SoFi Launches SoFiUSD Stablecoin for 15 Million Retail Customers

SoFi has become the first U.S. national bank to offer a dollar-backed stablecoin directly to retail customers on public blockchains, deploying SoFiUSD on both Ethereum and Solana.

SoFi bank stablecoin SoFiUSD retail launch visualization

What SoFi Launched

SoFi launched SoFiUSD, a dollar-backed stablecoin available on Ethereum and Solana, on May 27, 2026. The launch makes SoFi the first U.S. national bank to offer a stablecoin directly to retail customers on a public blockchain, according to reporting by CoinDesk.

Nearly 15 million SoFi members can now buy, sell, hold, and convert SoFiUSD directly within the SoFi app. Each token is redeemable 1:1 for U.S. dollars. SoFi says it plans to add yield features to the product in future updates.

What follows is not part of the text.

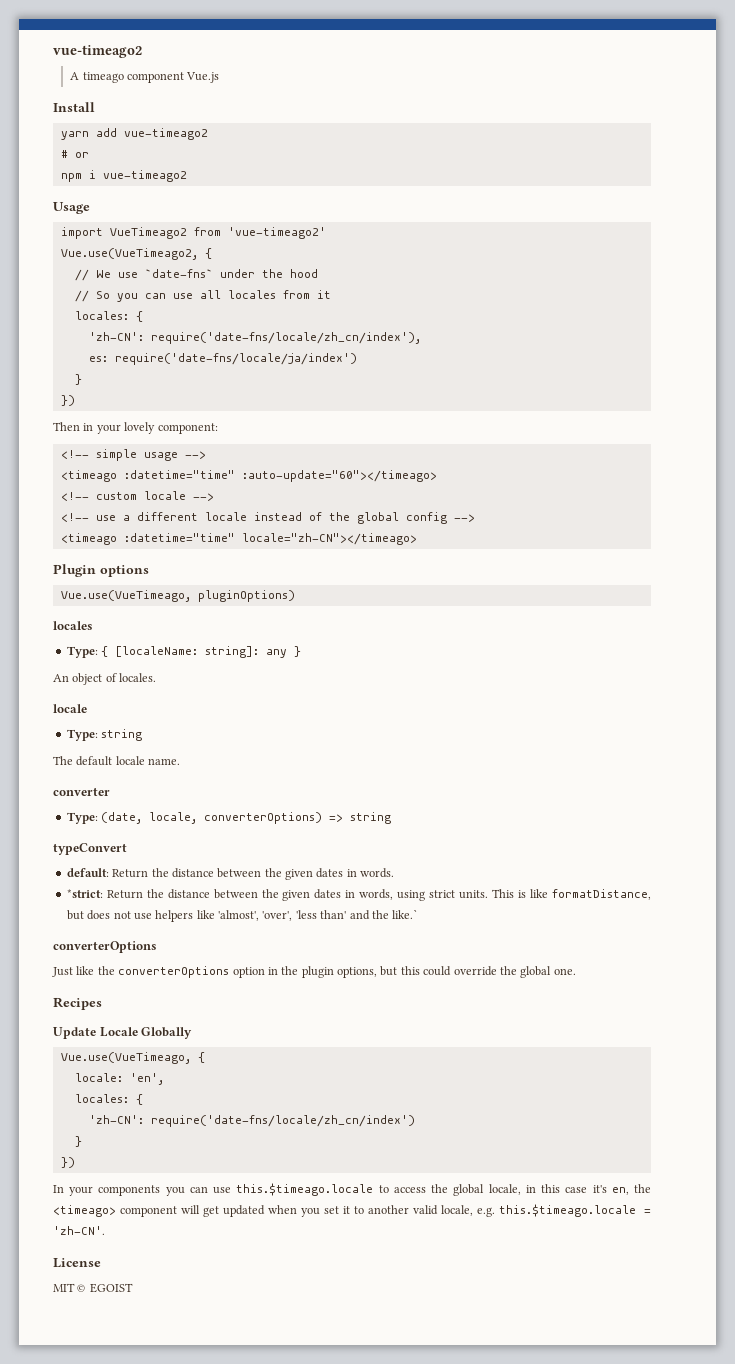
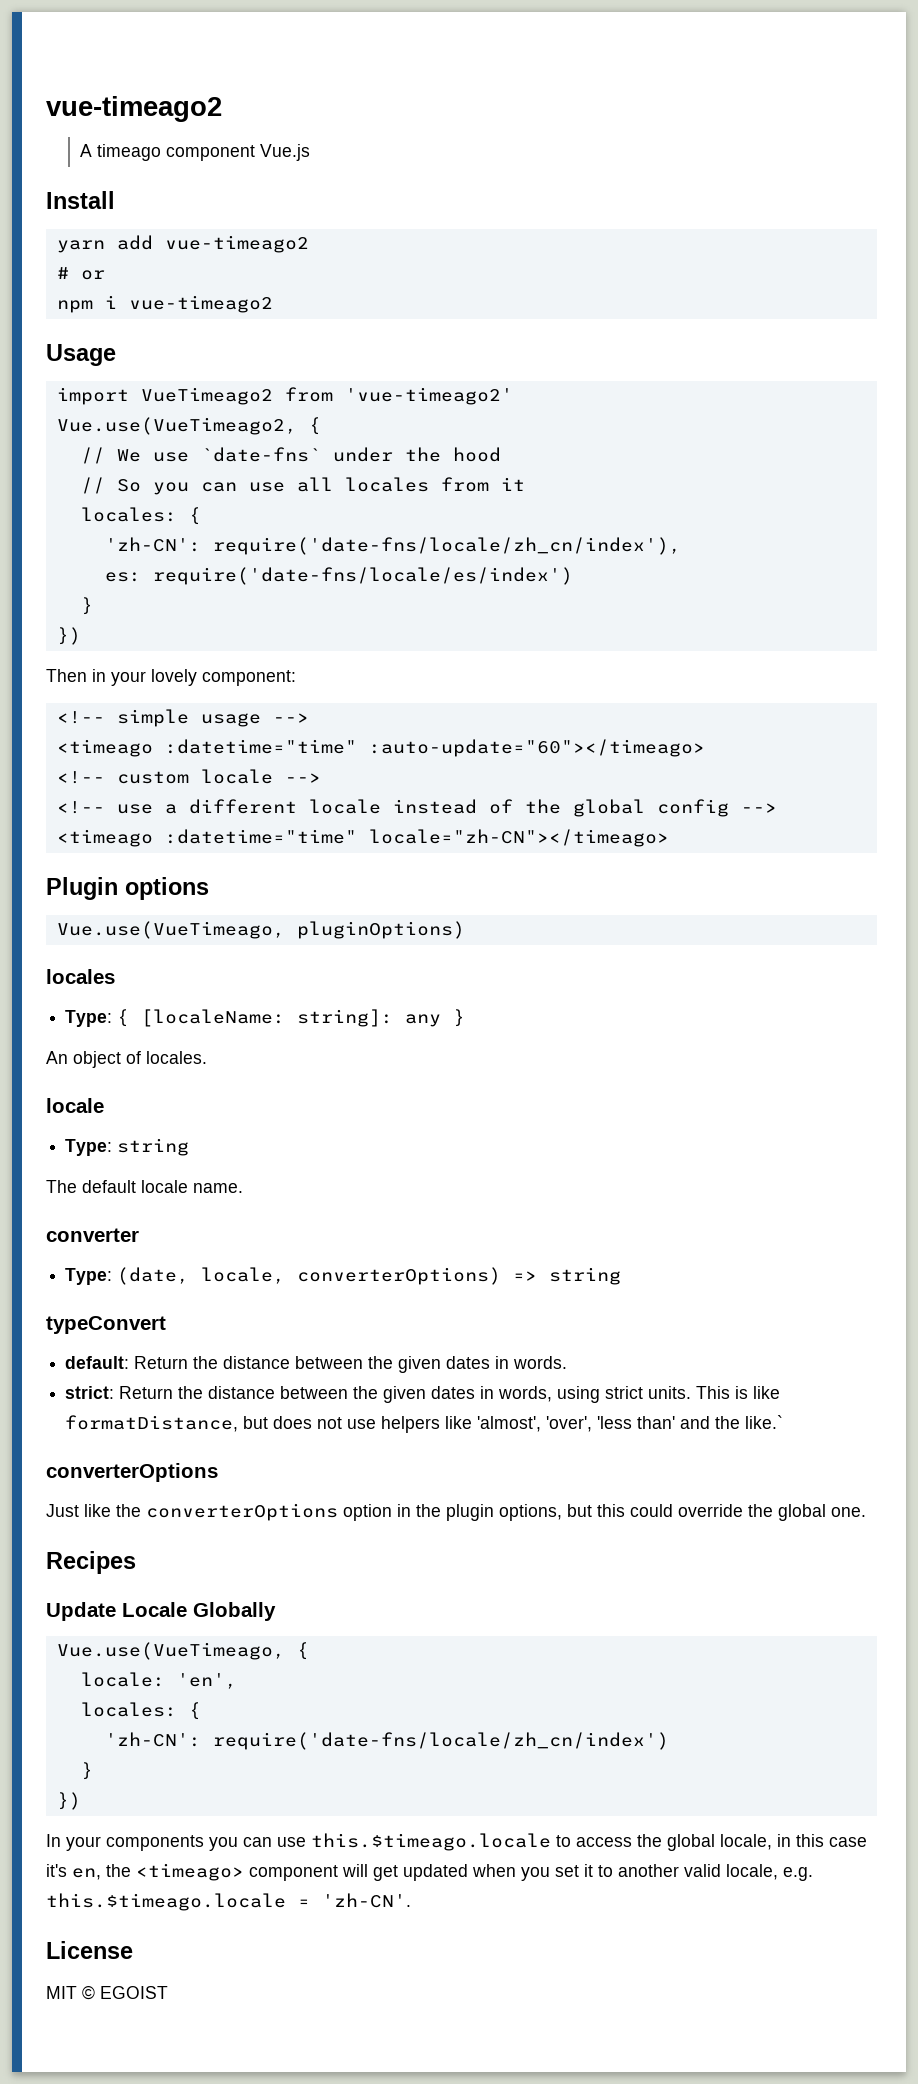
[114,353,357,365] require('date-fns/locale/ja/index') -> [152,567,573,585] require('date-fns/locale/es/index')
[66,889,103,898] *strict: -> [65,1386,115,1399] strict:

What It Means for Retail Banking

The significance here is distribution scale. Most bank-issued stablecoin infrastructure has been institutional — serving settlement between financial counterparties, not consumer wallets. SoFi's move puts a bank-issued stablecoin into the hands of 15 million retail users through an existing consumer banking app, without requiring users to set up separate crypto wallets or interact with external exchanges.

SoFi holds a national bank charter issued by the Office of the Comptroller of the Currency (OCC). This means SoFiUSD operates within an established regulated banking framework — a meaningful distinction from stablecoins issued by fintech companies operating under state money transmitter licenses.

The Broader Stablecoin Race Among Banks

SoFi's launch comes as the U.S. Congress continues to deliberate on the GENIUS Act, proposed federal stablecoin legislation that would create a regulatory framework for payment stablecoins. Multiple traditional financial institutions have signaled interest in issuing their own stablecoins as regulatory clarity improves.

The retail stablecoin market has previously been dominated by Tether (USDT) and Circle (USDC). A national bank issuing directly to retail customers represents a different regulatory tier entirely — one with deposit insurance implications, OCC oversight, and compliance obligations that private stablecoin issuers don't carry.